- _REQUIREMENTS_
Give the entries again exactly, every one of them.

··· DATA ROWS ···

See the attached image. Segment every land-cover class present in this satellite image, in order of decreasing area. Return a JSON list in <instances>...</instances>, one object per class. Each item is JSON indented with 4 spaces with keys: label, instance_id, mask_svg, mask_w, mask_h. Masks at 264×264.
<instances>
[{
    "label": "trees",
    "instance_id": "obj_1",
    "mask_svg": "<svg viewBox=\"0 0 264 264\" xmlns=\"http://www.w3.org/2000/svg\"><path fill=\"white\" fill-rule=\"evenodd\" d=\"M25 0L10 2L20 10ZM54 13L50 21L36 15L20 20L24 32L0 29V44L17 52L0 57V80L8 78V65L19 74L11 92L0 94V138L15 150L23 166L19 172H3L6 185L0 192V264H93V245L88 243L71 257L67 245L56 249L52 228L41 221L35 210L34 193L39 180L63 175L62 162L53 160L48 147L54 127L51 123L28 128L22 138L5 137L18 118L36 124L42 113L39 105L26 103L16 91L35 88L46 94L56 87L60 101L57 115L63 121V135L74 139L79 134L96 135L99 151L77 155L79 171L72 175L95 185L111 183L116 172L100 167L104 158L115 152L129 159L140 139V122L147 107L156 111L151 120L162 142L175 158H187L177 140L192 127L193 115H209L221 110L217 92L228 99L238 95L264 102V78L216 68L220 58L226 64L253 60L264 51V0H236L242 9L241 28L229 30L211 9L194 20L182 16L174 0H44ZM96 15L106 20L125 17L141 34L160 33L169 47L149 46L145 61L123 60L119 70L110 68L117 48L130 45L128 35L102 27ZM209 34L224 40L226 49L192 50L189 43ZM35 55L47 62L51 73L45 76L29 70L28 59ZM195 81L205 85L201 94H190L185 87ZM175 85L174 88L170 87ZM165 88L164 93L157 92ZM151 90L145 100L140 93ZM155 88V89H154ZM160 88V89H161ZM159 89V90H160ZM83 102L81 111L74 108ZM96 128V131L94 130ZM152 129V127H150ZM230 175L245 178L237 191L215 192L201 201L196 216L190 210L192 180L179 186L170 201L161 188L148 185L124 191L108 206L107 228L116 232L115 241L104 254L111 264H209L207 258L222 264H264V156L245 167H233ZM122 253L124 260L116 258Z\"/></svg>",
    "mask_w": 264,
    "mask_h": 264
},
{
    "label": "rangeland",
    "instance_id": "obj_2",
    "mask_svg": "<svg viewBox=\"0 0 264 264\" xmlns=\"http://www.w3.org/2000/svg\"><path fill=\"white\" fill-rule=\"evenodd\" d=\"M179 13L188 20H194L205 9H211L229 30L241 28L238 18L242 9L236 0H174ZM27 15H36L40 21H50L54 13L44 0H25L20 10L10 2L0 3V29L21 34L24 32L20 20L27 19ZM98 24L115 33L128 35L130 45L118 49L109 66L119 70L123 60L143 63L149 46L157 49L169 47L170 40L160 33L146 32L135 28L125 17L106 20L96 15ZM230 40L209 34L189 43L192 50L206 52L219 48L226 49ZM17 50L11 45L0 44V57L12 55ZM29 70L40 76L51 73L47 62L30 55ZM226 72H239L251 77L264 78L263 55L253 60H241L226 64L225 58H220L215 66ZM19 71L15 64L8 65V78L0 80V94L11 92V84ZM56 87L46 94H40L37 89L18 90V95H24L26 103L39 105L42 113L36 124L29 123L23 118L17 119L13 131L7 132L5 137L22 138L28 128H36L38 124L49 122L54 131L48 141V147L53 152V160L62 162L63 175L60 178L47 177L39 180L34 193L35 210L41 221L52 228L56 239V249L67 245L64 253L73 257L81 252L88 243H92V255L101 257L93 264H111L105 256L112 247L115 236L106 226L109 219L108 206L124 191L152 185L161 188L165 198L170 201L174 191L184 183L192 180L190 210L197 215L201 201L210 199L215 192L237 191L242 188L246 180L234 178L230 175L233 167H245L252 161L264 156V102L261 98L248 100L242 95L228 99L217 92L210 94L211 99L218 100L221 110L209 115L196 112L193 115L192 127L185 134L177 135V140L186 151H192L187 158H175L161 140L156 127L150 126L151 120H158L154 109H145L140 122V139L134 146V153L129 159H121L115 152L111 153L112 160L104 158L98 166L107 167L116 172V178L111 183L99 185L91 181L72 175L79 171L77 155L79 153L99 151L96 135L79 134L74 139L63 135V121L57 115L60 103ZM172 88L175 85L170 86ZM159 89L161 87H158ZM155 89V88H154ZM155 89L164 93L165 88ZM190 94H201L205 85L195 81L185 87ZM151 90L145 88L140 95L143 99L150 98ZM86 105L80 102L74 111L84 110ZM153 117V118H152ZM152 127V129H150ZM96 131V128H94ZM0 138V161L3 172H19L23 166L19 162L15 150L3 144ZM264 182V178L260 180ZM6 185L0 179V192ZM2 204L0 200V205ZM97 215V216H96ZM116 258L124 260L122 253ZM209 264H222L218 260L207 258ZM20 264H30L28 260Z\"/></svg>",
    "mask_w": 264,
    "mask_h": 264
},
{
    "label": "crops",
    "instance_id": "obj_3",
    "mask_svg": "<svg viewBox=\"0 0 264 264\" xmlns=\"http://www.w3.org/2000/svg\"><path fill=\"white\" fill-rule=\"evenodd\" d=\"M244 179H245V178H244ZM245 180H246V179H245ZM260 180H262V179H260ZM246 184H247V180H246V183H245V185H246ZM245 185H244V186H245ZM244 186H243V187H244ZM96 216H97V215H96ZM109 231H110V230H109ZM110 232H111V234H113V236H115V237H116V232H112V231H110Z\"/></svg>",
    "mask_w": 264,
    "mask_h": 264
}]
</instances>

···

- _THE REPLY_
See the attached image. Segment every land-cover class present in this satellite image, in order of decreasing area. Return a JSON list in <instances>...</instances>, one object per class. Each item is JSON indented with 4 spaces with keys: label, instance_id, mask_svg, mask_w, mask_h. Masks at 264×264.
<instances>
[{
    "label": "trees",
    "instance_id": "obj_1",
    "mask_svg": "<svg viewBox=\"0 0 264 264\" xmlns=\"http://www.w3.org/2000/svg\"><path fill=\"white\" fill-rule=\"evenodd\" d=\"M25 0L10 2L20 10ZM54 13L50 21L36 15L20 20L24 32L0 29V44L17 52L0 57V80L8 78V65L19 74L11 92L0 94V138L15 150L23 166L19 172H3L6 185L0 192V264H93V245L88 243L71 257L67 245L56 249L52 228L41 221L35 210L34 193L39 180L63 175L62 162L53 160L48 147L54 127L51 123L28 128L22 138L5 137L18 118L36 124L42 113L39 105L26 103L16 91L35 88L46 94L56 87L60 101L57 115L63 121V135L74 139L79 134L96 135L99 151L77 155L79 171L72 175L95 185L111 183L116 172L100 167L104 158L115 152L129 159L140 139V122L147 107L156 111L151 120L162 142L175 158H187L177 140L192 127L193 115H209L221 110L217 92L228 99L238 95L264 102V78L216 68L220 58L226 64L253 60L264 51V0H236L242 9L241 28L229 30L211 9L194 20L182 16L174 0H44ZM96 15L106 20L125 17L141 34L160 33L169 47L149 46L145 61L123 60L119 70L110 68L117 48L130 45L128 35L102 27ZM209 34L224 40L226 49L192 50L189 43ZM35 55L47 62L51 73L45 76L29 70L28 59ZM195 81L205 85L201 94H190L185 87ZM175 85L174 88L170 87ZM165 88L164 93L157 92ZM151 90L145 100L140 93ZM155 88V89H154ZM160 88V89H161ZM159 89V90H160ZM83 102L81 111L74 108ZM96 128V131L94 130ZM152 129V127H150ZM230 175L245 178L237 191L215 192L201 201L196 216L190 210L192 180L179 186L170 201L161 188L148 185L124 191L108 206L107 228L116 232L115 241L104 254L111 264H209L207 258L222 264H264V156L245 167H233ZM122 253L124 260L116 258Z\"/></svg>",
    "mask_w": 264,
    "mask_h": 264
},
{
    "label": "rangeland",
    "instance_id": "obj_2",
    "mask_svg": "<svg viewBox=\"0 0 264 264\" xmlns=\"http://www.w3.org/2000/svg\"><path fill=\"white\" fill-rule=\"evenodd\" d=\"M179 13L188 20H194L205 9H211L229 30L241 28L238 18L242 9L236 0H174ZM27 15H36L40 21H50L54 13L44 0H25L20 10L10 2L0 3V29L21 34L24 32L20 20L27 19ZM98 24L115 33L128 35L130 45L118 49L109 66L119 70L123 60L143 63L149 46L157 49L169 47L170 40L160 33L146 32L135 28L125 17L106 20L96 15ZM230 40L209 34L189 43L192 50L206 52L219 48L226 49ZM17 50L11 45L0 44V57L12 55ZM29 70L40 76L51 73L47 62L30 55ZM226 72H239L251 77L264 78L263 55L253 60H241L226 64L225 58H220L215 66ZM19 71L15 64L8 65V78L0 80V94L11 92V84ZM56 87L46 94H40L37 89L18 90V95H24L26 103L39 105L42 113L36 124L29 123L23 118L17 119L13 131L7 132L5 137L22 138L28 128H36L38 124L49 122L54 131L48 141V147L53 152V160L62 162L63 175L60 178L47 177L39 180L34 193L35 210L41 221L52 228L56 239V249L67 245L64 253L73 257L81 252L88 243H92V255L101 257L93 264H111L105 256L112 247L115 236L106 226L109 219L108 206L124 191L152 185L161 188L165 198L170 201L174 191L184 183L192 180L190 210L197 215L201 201L210 199L215 192L237 191L242 188L246 180L234 178L230 175L233 167H245L252 161L264 156V102L261 98L248 100L242 95L228 99L217 92L210 94L211 99L218 100L221 110L209 115L196 112L193 115L192 127L185 134L177 135V140L186 151H192L187 158H175L161 140L156 127L150 126L151 120H158L154 109H145L140 122V139L134 146V153L129 159H121L115 152L111 153L112 160L104 158L98 166L107 167L116 172V178L111 183L99 185L91 181L72 175L79 171L77 155L79 153L99 151L96 135L79 134L74 139L63 135V121L57 115L60 103ZM172 88L175 85L170 86ZM159 89L161 87H158ZM155 89V88H154ZM155 89L164 93L165 88ZM190 94H201L205 85L195 81L185 87ZM151 90L145 88L140 95L143 99L150 98ZM86 105L80 102L74 111L84 110ZM153 117V118H152ZM152 127V129H150ZM96 131V128H94ZM0 138V161L3 172H19L23 166L19 162L15 150L3 144ZM264 182V178L260 180ZM6 185L0 179V192ZM2 204L0 200V205ZM97 215V216H96ZM116 258L124 260L122 253ZM209 264H222L218 260L207 258ZM20 264H30L28 260Z\"/></svg>",
    "mask_w": 264,
    "mask_h": 264
},
{
    "label": "crops",
    "instance_id": "obj_3",
    "mask_svg": "<svg viewBox=\"0 0 264 264\" xmlns=\"http://www.w3.org/2000/svg\"><path fill=\"white\" fill-rule=\"evenodd\" d=\"M244 179H245V178H244ZM245 180H246V179H245ZM260 180H262V179H260ZM246 184H247V180H246V183H245V185H246ZM245 185H244V186H245ZM244 186H243V187H244ZM96 216H97V215H96ZM109 231H110V230H109ZM110 232H111V234H113V236H115V237H116V232H112V231H110Z\"/></svg>",
    "mask_w": 264,
    "mask_h": 264
}]
</instances>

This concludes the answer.